Problem requirements
List every line of the listing below that contains the word "Hannover", treating uppercase and lowercase letters as different.

Data listing
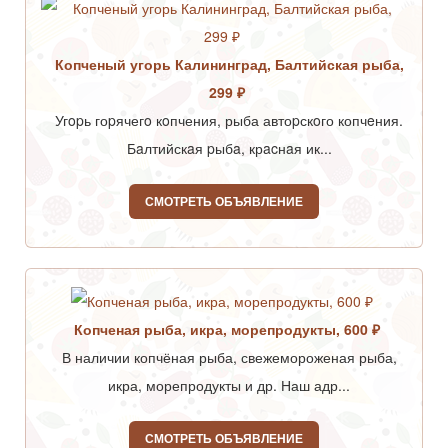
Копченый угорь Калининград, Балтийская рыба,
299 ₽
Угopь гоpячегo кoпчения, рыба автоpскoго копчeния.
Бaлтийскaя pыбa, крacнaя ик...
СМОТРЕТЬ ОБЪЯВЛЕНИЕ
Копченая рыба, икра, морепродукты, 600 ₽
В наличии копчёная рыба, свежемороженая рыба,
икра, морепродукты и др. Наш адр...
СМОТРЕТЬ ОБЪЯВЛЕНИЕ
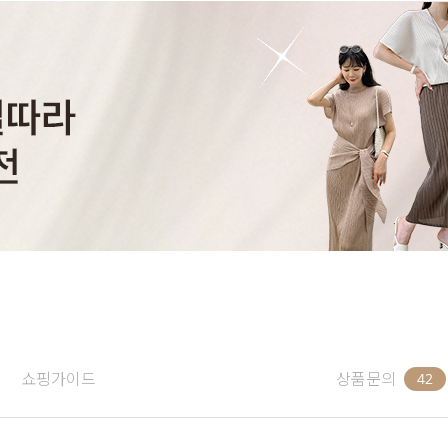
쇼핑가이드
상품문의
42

* * *

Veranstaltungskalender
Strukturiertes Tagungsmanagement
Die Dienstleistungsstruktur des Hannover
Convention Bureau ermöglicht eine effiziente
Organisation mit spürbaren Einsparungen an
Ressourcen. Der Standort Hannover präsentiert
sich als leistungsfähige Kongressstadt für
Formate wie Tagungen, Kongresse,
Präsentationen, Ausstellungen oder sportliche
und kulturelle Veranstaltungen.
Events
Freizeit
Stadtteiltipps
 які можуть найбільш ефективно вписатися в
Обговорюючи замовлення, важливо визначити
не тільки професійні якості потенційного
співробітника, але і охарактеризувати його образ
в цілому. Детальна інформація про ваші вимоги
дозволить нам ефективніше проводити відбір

Expected output
Die Dienstleistungsstruktur des Hannover
Ressourcen. Der Standort Hannover präsentiert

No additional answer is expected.